## JOB
Edit the items below so that every "scientific name" reads "binomial name" instead, and keep everything else the same.

## INFORMATION SUPPLIED
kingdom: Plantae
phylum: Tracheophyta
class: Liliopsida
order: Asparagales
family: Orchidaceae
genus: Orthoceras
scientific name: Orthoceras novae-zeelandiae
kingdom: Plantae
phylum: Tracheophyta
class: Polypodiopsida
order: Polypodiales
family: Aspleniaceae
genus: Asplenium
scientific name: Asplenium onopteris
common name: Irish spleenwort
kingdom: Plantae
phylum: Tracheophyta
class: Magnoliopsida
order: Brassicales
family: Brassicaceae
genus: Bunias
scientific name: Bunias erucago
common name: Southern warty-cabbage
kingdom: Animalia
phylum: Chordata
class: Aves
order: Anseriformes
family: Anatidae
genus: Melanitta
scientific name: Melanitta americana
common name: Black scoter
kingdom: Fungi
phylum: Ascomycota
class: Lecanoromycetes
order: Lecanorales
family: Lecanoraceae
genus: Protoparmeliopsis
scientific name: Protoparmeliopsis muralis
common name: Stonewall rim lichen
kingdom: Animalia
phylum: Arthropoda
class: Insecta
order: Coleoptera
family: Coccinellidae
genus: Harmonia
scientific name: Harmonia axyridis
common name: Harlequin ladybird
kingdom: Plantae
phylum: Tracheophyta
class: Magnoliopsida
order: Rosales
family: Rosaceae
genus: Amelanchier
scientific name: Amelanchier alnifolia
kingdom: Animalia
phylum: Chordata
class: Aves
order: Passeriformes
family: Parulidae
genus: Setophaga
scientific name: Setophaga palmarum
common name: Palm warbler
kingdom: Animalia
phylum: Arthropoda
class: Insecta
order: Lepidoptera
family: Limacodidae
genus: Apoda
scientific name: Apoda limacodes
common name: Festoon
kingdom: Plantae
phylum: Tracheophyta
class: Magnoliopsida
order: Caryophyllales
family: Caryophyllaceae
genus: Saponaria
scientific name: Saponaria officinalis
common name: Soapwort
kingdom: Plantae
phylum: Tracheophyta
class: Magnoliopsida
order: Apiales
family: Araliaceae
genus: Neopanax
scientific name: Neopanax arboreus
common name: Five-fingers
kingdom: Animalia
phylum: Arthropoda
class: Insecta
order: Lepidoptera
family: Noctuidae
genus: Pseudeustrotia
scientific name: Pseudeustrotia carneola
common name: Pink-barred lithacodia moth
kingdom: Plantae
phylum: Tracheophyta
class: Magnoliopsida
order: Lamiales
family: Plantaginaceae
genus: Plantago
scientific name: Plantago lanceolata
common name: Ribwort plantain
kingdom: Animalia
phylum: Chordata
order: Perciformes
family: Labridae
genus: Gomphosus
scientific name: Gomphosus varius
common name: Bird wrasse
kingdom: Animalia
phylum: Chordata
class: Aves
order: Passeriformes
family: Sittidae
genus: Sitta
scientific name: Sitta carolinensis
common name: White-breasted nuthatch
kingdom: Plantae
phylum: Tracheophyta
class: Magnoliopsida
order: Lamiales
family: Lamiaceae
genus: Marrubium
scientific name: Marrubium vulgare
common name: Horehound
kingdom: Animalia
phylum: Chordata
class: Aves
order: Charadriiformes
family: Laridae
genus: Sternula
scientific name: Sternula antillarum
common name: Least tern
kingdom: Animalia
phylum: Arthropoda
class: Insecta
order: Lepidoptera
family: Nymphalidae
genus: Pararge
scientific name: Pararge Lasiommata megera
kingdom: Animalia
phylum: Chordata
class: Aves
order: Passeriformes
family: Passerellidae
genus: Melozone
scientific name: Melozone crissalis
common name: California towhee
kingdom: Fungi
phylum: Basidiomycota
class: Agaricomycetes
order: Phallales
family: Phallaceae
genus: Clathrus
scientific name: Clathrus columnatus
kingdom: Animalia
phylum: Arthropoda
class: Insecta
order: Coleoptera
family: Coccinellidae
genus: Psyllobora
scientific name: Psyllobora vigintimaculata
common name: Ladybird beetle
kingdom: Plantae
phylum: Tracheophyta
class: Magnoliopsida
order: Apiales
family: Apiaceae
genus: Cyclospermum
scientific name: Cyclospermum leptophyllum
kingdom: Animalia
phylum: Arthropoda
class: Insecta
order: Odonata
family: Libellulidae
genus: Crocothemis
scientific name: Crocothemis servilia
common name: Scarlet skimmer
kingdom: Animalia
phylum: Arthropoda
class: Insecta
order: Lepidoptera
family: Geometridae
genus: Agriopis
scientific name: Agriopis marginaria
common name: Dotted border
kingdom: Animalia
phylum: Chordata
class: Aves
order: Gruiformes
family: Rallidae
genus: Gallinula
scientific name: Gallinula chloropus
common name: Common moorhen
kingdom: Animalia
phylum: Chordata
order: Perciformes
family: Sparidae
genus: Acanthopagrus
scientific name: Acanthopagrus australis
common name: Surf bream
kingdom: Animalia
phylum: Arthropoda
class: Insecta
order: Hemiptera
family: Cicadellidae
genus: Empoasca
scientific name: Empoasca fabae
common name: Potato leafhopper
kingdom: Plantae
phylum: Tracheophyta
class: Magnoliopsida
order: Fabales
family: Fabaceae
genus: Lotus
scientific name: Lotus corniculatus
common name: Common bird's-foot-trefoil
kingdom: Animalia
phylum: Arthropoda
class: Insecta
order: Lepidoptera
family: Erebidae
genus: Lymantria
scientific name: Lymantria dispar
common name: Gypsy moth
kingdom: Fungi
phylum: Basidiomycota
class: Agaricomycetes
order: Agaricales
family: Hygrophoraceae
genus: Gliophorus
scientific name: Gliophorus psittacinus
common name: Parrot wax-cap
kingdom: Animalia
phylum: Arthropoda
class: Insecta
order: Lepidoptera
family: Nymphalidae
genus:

## ANSWER TO THIS PROBLEM
kingdom: Plantae
phylum: Tracheophyta
class: Liliopsida
order: Asparagales
family: Orchidaceae
genus: Orthoceras
binomial name: Orthoceras novae-zeelandiae
kingdom: Plantae
phylum: Tracheophyta
class: Polypodiopsida
order: Polypodiales
family: Aspleniaceae
genus: Asplenium
binomial name: Asplenium onopteris
common name: Irish spleenwort
kingdom: Plantae
phylum: Tracheophyta
class: Magnoliopsida
order: Brassicales
family: Brassicaceae
genus: Bunias
binomial name: Bunias erucago
common name: Southern warty-cabbage
kingdom: Animalia
phylum: Chordata
class: Aves
order: Anseriformes
family: Anatidae
genus: Melanitta
binomial name: Melanitta americana
common name: Black scoter
kingdom: Fungi
phylum: Ascomycota
class: Lecanoromycetes
order: Lecanorales
family: Lecanoraceae
genus: Protoparmeliopsis
binomial name: Protoparmeliopsis muralis
common name: Stonewall rim lichen
kingdom: Animalia
phylum: Arthropoda
class: Insecta
order: Coleoptera
family: Coccinellidae
genus: Harmonia
binomial name: Harmonia axyridis
common name: Harlequin ladybird
kingdom: Plantae
phylum: Tracheophyta
class: Magnoliopsida
order: Rosales
family: Rosaceae
genus: Amelanchier
binomial name: Amelanchier alnifolia
kingdom: Animalia
phylum: Chordata
class: Aves
order: Passeriformes
family: Parulidae
genus: Setophaga
binomial name: Setophaga palmarum
common name: Palm warbler
kingdom: Animalia
phylum: Arthropoda
class: Insecta
order: Lepidoptera
family: Limacodidae
genus: Apoda
binomial name: Apoda limacodes
common name: Festoon
kingdom: Plantae
phylum: Tracheophyta
class: Magnoliopsida
order: Caryophyllales
family: Caryophyllaceae
genus: Saponaria
binomial name: Saponaria officinalis
common name: Soapwort
kingdom: Plantae
phylum: Tracheophyta
class: Magnoliopsida
order: Apiales
family: Araliaceae
genus: Neopanax
binomial name: Neopanax arboreus
common name: Five-fingers
kingdom: Animalia
phylum: Arthropoda
class: Insecta
order: Lepidoptera
family: Noctuidae
genus: Pseudeustrotia
binomial name: Pseudeustrotia carneola
common name: Pink-barred lithacodia moth
kingdom: Plantae
phylum: Tracheophyta
class: Magnoliopsida
order: Lamiales
family: Plantaginaceae
genus: Plantago
binomial name: Plantago lanceolata
common name: Ribwort plantain
kingdom: Animalia
phylum: Chordata
order: Perciformes
family: Labridae
genus: Gomphosus
binomial name: Gomphosus varius
common name: Bird wrasse
kingdom: Animalia
phylum: Chordata
class: Aves
order: Passeriformes
family: Sittidae
genus: Sitta
binomial name: Sitta carolinensis
common name: White-breasted nuthatch
kingdom: Plantae
phylum: Tracheophyta
class: Magnoliopsida
order: Lamiales
family: Lamiaceae
genus: Marrubium
binomial name: Marrubium vulgare
common name: Horehound
kingdom: Animalia
phylum: Chordata
class: Aves
order: Charadriiformes
family: Laridae
genus: Sternula
binomial name: Sternula antillarum
common name: Least tern
kingdom: Animalia
phylum: Arthropoda
class: Insecta
order: Lepidoptera
family: Nymphalidae
genus: Pararge
binomial name: Pararge Lasiommata megera
kingdom: Animalia
phylum: Chordata
class: Aves
order: Passeriformes
family: Passerellidae
genus: Melozone
binomial name: Melozone crissalis
common name: California towhee
kingdom: Fungi
phylum: Basidiomycota
class: Agaricomycetes
order: Phallales
family: Phallaceae
genus: Clathrus
binomial name: Clathrus columnatus
kingdom: Animalia
phylum: Arthropoda
class: Insecta
order: Coleoptera
family: Coccinellidae
genus: Psyllobora
binomial name: Psyllobora vigintimaculata
common name: Ladybird beetle
kingdom: Plantae
phylum: Tracheophyta
class: Magnoliopsida
order: Apiales
family: Apiaceae
genus: Cyclospermum
binomial name: Cyclospermum leptophyllum
kingdom: Animalia
phylum: Arthropoda
class: Insecta
order: Odonata
family: Libellulidae
genus: Crocothemis
binomial name: Crocothemis servilia
common name: Scarlet skimmer
kingdom: Animalia
phylum: Arthropoda
class: Insecta
order: Lepidoptera
family: Geometridae
genus: Agriopis
binomial name: Agriopis marginaria
common name: Dotted border
kingdom: Animalia
phylum: Chordata
class: Aves
order: Gruiformes
family: Rallidae
genus: Gallinula
binomial name: Gallinula chloropus
common name: Common moorhen
kingdom: Animalia
phylum: Chordata
order: Perciformes
family: Sparidae
genus: Acanthopagrus
binomial name: Acanthopagrus australis
common name: Surf bream
kingdom: Animalia
phylum: Arthropoda
class: Insecta
order: Hemiptera
family: Cicadellidae
genus: Empoasca
binomial name: Empoasca fabae
common name: Potato leafhopper
kingdom: Plantae
phylum: Tracheophyta
class: Magnoliopsida
order: Fabales
family: Fabaceae
genus: Lotus
binomial name: Lotus corniculatus
common name: Common bird's-foot-trefoil
kingdom: Animalia
phylum: Arthropoda
class: Insecta
order: Lepidoptera
family: Erebidae
genus: Lymantria
binomial name: Lymantria dispar
common name: Gypsy moth
kingdom: Fungi
phylum: Basidiomycota
class: Agaricomycetes
order: Agaricales
family: Hygrophoraceae
genus: Gliophorus
binomial name: Gliophorus psittacinus
common name: Parrot wax-cap
kingdom: Animalia
phylum: Arthropoda
class: Insecta
order: Lepidoptera
family: Nymphalidae
genus:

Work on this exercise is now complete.